SUPPLIED TEXT:
-- BEGIN --

Sometimes, for example, a people descended from Ham would adopt a Semitic language. Sometimes, a Semitic people would adopt an Indo-European (Japhetic) tongue, and this has naturally led to some confusion over certain archaeological or documentary aspects of the evidence. It has also, sadly, allowed the charge to be rashly made that the Table of Nations is replete with alleged 'scribal errors' and other types of mistake or fraud. A careful study of the following notices, however, should quell such fears.
The confusion that currently reigns, though, is especially prevalent amongst the early Arab nations. For example, Sheba and Dedan (see 22 and 23) are recorded in the genealogy as the grandsons of Cush, and were thus the progenitors of two Hamitic nations. Later in the genealogy, however there are yet two other founders of Arab tribes named Sheba and Dedan (see 95 and 96), both of whom, being descended from Abraham through Jokshan, are thus of Semitic origin. (There is also a third Sheba - see 70 - but he is extraneous to the point that we are now considering.) They are recorded in all instances as distinct and separate peoples. The problem, therefore, is deciding whether the later nations of Sheba and Dedan were so named after their Semitic or Hamitic ancestors.
The linguistic evidence is hardly decisive, as types of language were often adopted from outside the tribal or national sphere. Therefore, we are left with the chronological evidence which tells us, in this particular instance, that the tribes of Sheba and Dedan were originally of Hamitic descent, as the grandsons of Cush quite obviously lived several generations (eight to be precise) earlier than the sons of Jokshan. Thus, the later Semitic tribes of Sheba and Dedan were so named after the lands and Hamitic people amongst whom they settled. Indeed, it is of special interest for us to note in this context that the Hebrew word for Arab (that is 'rab') is derived from the same root as 'ereb,' meaning a mixed multitude. Furthermore, even today the Semitic tribes of the Arabian peninsula will speak disdainfully of theirHamitic neighbours as Musta 'rabs, or pretended Arabs.

-- END --

Stored data:
-- BEGIN --

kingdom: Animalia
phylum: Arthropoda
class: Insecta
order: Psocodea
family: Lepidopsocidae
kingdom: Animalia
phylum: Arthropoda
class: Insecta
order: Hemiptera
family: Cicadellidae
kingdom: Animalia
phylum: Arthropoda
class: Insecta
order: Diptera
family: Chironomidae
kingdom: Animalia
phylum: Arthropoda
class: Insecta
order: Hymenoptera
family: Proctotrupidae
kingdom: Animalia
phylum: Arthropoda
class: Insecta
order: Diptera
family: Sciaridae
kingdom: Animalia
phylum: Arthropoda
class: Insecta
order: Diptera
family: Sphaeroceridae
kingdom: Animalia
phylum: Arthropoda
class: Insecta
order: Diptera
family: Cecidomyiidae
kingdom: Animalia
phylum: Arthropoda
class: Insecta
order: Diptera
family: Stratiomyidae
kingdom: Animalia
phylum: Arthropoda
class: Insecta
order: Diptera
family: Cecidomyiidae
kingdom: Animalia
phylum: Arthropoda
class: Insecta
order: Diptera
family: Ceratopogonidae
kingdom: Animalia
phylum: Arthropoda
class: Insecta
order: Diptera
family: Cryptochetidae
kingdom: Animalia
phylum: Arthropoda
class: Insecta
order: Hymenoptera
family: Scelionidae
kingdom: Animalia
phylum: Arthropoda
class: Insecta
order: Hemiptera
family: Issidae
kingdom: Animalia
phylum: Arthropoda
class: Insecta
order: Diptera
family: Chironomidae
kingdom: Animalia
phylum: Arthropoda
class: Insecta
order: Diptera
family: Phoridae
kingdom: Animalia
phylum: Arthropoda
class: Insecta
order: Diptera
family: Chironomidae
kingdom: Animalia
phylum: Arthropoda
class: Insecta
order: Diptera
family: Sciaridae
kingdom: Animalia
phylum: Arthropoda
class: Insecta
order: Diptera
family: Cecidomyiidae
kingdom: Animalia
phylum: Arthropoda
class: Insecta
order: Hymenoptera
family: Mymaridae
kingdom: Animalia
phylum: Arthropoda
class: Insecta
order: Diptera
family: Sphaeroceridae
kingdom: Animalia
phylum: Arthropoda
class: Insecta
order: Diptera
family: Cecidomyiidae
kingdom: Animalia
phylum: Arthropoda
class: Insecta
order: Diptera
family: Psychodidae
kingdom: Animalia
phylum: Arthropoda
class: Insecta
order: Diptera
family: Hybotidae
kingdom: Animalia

-- END --

TO-DO LIST:
1 - According to the passage on the Table of Nations, how many generations earlier than the sons of Jokshan did the grandsons of Cush live?
2 - Switch "order" to "ordo" in the listing lines from the one containing "family: Scelionidae" through the end of the listing, inclusive, and give back only those lines with nothing else changed.
The text and the listing are separate pieces of material.

ANSWERS FOR THE TASKS:
1 - Eight generations earlier.

2 -
family: Scelionidae
kingdom: Animalia
phylum: Arthropoda
class: Insecta
ordo: Hemiptera
family: Issidae
kingdom: Animalia
phylum: Arthropoda
class: Insecta
ordo: Diptera
family: Chironomidae
kingdom: Animalia
phylum: Arthropoda
class: Insecta
ordo: Diptera
family: Phoridae
kingdom: Animalia
phylum: Arthropoda
class: Insecta
ordo: Diptera
family: Chironomidae
kingdom: Animalia
phylum: Arthropoda
class: Insecta
ordo: Diptera
family: Sciaridae
kingdom: Animalia
phylum: Arthropoda
class: Insecta
ordo: Diptera
family: Cecidomyiidae
kingdom: Animalia
phylum: Arthropoda
class: Insecta
ordo: Hymenoptera
family: Mymaridae
kingdom: Animalia
phylum: Arthropoda
class: Insecta
ordo: Diptera
family: Sphaeroceridae
kingdom: Animalia
phylum: Arthropoda
class: Insecta
ordo: Diptera
family: Cecidomyiidae
kingdom: Animalia
phylum: Arthropoda
class: Insecta
ordo: Diptera
family: Psychodidae
kingdom: Animalia
phylum: Arthropoda
class: Insecta
ordo: Diptera
family: Hybotidae
kingdom: Animalia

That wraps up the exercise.